Capital gains and losses are changes in a taxpayer’s assets resulting from alterations in their composition (sale of real estate, stocks, cryptocurrencies, etc.), as long as they are not income from work, capital, or economic activities.
Conditions for their existence:
- Change in the composition of assets (sale, donation, exchange…).
- Variation in asset value.
- The law does not provide for an exemption or they are not otherwise tax-exempt.
Some of the most common examples include the sale of real estate or stocks, transfer or exchange of cryptocurrencies, and prizes, compensations, and/or insurance payments.
On the other hand, the following are not considered capital gains or losses: inheritances or donations (they are taxed under the Inheritance and Donations Tax), contributions to protected assets, or dissolution of marital regimes or allocations due to separation/divorce.
There are also exempt gains, such as the sale of a primary residence by individuals over 65 or dependents, or reinvestment in another primary residence (under certain requirements), among others.
The calculation is as follows:
Gain/Loss = Transfer Value – Acquisition Value
- Acquisition Value: price paid + associated expenses (notary fees, non-deductible taxes, commissions).
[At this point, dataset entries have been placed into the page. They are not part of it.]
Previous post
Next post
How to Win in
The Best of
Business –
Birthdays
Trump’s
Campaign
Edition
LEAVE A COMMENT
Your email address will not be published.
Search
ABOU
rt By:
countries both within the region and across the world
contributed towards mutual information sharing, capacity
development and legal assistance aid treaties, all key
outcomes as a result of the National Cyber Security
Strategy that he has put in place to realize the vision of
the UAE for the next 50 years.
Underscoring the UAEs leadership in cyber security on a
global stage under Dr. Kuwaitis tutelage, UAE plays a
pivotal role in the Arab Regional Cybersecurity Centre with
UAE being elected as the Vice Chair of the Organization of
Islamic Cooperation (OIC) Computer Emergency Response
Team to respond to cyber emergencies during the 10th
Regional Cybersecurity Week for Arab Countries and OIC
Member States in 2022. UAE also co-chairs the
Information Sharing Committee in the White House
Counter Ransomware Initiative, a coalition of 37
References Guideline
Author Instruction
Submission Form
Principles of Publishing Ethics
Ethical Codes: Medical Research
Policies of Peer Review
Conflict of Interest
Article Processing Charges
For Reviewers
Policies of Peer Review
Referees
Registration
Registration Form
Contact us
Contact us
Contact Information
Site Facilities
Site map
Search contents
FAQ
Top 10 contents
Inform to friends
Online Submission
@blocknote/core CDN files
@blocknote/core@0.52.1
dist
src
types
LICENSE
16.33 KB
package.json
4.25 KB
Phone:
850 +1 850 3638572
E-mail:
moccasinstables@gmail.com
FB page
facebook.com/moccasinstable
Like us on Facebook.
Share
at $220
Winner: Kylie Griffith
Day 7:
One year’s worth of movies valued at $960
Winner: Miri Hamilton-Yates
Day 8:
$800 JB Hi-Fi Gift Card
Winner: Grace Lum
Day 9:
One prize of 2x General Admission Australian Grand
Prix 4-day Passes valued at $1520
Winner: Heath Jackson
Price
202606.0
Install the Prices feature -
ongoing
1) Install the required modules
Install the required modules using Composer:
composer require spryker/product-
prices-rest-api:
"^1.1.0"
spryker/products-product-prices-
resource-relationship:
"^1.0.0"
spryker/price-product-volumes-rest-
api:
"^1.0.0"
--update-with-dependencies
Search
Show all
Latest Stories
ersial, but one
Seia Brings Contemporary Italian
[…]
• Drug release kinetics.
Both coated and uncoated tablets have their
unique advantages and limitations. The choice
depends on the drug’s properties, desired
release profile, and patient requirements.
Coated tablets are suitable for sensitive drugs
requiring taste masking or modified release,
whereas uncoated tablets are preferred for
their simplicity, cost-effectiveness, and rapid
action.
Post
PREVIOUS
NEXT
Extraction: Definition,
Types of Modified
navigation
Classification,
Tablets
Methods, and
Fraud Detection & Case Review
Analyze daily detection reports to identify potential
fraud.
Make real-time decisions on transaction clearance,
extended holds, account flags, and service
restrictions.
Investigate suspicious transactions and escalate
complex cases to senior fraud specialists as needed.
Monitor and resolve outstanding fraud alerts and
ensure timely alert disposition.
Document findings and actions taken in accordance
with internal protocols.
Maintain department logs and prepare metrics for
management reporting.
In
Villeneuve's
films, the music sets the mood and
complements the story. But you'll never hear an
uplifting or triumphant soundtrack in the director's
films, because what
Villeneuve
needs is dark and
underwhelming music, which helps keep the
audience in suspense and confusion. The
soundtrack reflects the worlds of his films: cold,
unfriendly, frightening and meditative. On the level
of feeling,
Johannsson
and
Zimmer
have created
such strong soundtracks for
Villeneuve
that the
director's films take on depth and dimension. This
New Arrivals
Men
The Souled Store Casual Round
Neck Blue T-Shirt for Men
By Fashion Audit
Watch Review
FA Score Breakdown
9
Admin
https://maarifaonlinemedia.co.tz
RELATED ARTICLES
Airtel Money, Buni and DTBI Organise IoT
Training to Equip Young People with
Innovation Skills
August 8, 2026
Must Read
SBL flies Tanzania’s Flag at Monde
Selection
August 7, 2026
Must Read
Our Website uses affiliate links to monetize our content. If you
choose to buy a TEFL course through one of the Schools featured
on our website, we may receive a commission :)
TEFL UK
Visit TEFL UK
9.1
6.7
- Transfer Value: actual amount received – expenses and taxes incurred.
As a general rule, these capital gains/losses are taxed in the savings base, except for losses that do not come from transfers, which are taxed in the general base.
Other asset variations that may cause doubts but are also considered capital gains include:
- Prizes from contests, raffles, or games that are not exempt.
- Bank bonuses (for payroll direct deposit, self-employed contributions, etc.).
What documentation is needed to report these gains/losses in my income tax return?
If the gains or losses come from shares or equity in Spanish entities, the tax authorities usually already have all the relevant information, which is included in your tax data. However, each entity usually issues an annual report summarizing this information.
For income from foreign entities, it is necessary to obtain this annual report, as the Spanish Tax Agency does not automatically have this information (although later it may communicate with the tax authorities of those countries if an information exchange agreement exists). Some examples of relevant reports from brokers or foreign entities may include the following:
Revolut:

Interactive Brokers:
Degiro:
Etoro:

If it concerns the purchase and sale of real estate, the necessary documents to calculate whether there has been a gain or loss are as follows:
- Purchase or acquisition deed (inheritance, donation)
- Purchase or acquisition expenses (notary, management fees, taxes paid, etc.)
- Sale deed or information about the sale date and the amount agreed upon in the sale
- Transfer or sale expenses (real estate agency fees, notary, management fees, taxes paid, etc.)